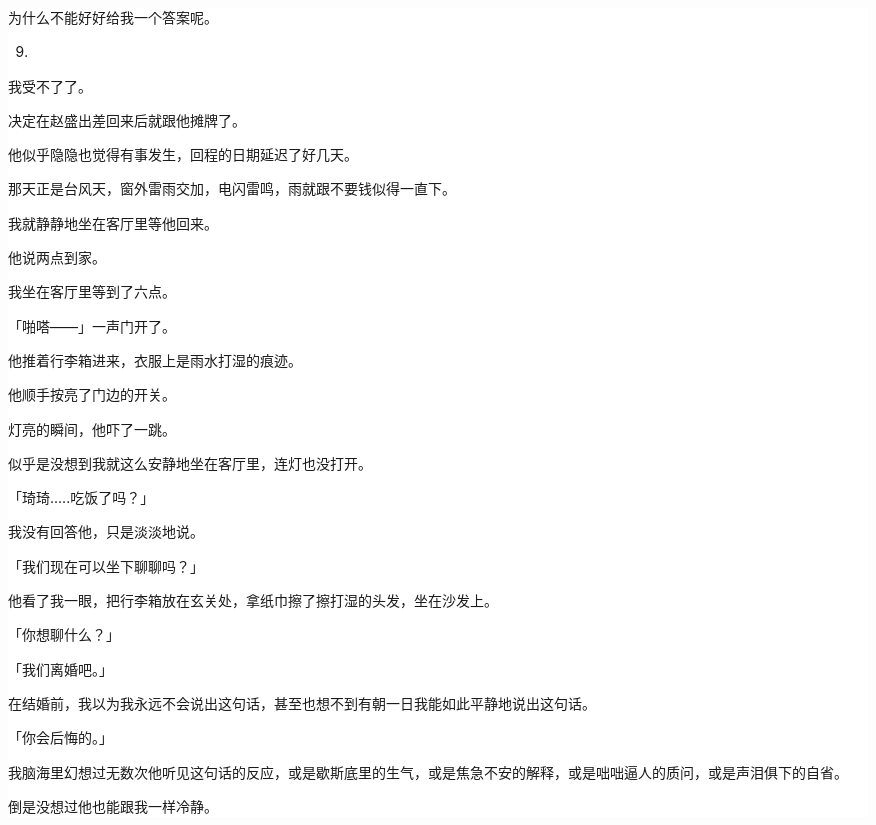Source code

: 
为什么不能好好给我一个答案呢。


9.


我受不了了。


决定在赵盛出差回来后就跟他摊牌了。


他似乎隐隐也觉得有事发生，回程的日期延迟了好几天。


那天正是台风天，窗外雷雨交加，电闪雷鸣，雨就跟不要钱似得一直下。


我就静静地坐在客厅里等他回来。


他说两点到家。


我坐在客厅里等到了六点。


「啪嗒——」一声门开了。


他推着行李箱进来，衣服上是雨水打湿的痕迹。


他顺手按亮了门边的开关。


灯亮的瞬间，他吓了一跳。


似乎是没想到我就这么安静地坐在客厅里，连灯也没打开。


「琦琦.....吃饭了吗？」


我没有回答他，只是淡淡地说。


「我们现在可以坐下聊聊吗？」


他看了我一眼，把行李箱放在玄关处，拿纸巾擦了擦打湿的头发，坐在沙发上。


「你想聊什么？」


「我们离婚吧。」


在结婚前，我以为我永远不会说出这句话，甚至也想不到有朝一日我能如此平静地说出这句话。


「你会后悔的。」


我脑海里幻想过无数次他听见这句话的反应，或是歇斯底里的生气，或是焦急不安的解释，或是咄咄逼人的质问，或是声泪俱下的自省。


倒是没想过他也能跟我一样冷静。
—————
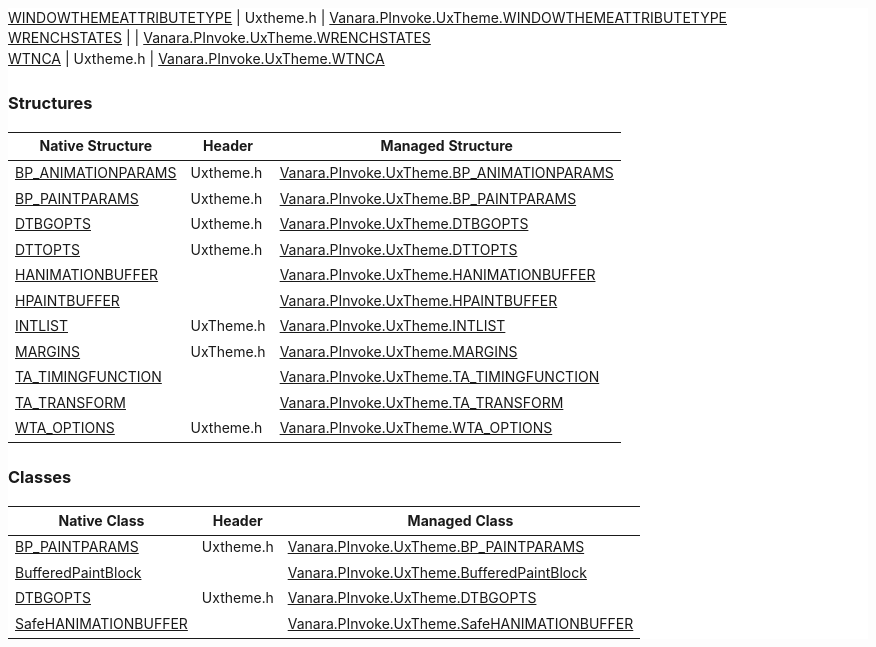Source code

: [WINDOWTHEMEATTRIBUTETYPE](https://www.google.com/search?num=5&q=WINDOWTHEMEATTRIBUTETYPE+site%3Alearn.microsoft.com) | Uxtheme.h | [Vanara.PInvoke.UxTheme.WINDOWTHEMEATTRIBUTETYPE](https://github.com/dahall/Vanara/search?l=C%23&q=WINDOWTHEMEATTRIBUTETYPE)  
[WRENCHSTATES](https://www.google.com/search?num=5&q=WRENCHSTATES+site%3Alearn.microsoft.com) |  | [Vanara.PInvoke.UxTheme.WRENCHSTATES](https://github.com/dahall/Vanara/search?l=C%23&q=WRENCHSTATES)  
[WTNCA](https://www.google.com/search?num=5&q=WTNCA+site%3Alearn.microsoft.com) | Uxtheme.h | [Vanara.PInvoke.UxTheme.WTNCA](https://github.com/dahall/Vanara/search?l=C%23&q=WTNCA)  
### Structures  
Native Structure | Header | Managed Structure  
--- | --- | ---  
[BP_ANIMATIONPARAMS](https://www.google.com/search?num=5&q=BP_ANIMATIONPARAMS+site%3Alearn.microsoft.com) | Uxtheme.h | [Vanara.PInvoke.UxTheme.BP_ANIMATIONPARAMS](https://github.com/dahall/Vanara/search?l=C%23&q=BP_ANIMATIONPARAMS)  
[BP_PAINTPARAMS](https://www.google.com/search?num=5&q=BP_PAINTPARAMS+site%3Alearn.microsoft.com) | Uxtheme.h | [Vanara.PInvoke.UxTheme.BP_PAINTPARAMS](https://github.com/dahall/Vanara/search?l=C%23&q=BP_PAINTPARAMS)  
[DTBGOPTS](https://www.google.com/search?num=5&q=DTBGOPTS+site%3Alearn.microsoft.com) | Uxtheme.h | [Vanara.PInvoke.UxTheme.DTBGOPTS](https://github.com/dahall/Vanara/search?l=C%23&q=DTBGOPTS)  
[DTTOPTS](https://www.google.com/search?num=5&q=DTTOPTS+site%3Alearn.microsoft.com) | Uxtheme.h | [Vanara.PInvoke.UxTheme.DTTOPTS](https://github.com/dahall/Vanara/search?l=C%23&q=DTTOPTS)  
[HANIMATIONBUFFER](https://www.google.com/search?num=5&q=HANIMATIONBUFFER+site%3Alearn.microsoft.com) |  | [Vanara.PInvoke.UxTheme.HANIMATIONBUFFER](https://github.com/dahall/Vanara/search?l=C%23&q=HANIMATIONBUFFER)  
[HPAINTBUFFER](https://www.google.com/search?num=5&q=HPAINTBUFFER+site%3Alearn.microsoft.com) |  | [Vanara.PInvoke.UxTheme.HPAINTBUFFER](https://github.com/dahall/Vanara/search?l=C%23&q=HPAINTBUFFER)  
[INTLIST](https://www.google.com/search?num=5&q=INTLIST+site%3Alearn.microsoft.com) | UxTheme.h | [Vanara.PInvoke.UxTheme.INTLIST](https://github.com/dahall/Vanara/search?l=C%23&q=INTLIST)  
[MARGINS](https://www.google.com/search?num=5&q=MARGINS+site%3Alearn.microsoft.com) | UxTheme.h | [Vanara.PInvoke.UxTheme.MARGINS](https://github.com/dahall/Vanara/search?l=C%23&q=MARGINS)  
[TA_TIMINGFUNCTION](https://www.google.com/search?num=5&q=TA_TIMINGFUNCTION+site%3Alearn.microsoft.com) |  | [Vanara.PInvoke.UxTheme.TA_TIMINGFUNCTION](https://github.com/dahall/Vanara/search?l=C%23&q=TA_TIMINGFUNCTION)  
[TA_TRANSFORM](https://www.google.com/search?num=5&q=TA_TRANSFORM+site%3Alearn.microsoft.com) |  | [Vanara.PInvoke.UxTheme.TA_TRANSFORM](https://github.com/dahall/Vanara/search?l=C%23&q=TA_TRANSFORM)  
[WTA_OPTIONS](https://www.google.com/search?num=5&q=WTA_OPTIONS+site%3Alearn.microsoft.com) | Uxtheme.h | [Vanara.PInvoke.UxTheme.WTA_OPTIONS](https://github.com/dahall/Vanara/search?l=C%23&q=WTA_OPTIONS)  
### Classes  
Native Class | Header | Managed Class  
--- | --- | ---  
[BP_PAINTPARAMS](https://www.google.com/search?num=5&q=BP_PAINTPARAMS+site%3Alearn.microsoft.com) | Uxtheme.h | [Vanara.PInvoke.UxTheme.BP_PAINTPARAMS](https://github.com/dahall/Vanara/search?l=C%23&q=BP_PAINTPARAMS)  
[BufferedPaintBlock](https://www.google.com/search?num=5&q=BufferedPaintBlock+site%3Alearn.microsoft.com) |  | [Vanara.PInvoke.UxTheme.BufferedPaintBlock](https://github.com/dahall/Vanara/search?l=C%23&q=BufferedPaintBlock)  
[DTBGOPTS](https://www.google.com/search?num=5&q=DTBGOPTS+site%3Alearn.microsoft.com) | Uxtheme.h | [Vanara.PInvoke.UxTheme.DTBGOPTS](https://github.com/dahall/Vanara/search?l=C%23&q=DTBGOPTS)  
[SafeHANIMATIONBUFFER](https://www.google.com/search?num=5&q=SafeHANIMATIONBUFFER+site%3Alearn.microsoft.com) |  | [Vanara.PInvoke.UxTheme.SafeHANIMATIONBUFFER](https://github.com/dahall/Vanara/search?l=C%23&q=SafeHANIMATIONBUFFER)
—————
TASK ITEM:
Using the data above, print exactly the lines from the line that contains "他看了我一眼，把行李箱放在玄关处，拿纸巾擦了擦打湿的头发，坐在沙发上。" through the line that contains "倒是没想过他也能跟我一样冷静。", with both included.

WRITTEN ANSWER:
他看了我一眼，把行李箱放在玄关处，拿纸巾擦了擦打湿的头发，坐在沙发上。


「你想聊什么？」


「我们离婚吧。」


在结婚前，我以为我永远不会说出这句话，甚至也想不到有朝一日我能如此平静地说出这句话。


「你会后悔的。」


我脑海里幻想过无数次他听见这句话的反应，或是歇斯底里的生气，或是焦急不安的解释，或是咄咄逼人的质问，或是声泪俱下的自省。


倒是没想过他也能跟我一样冷静。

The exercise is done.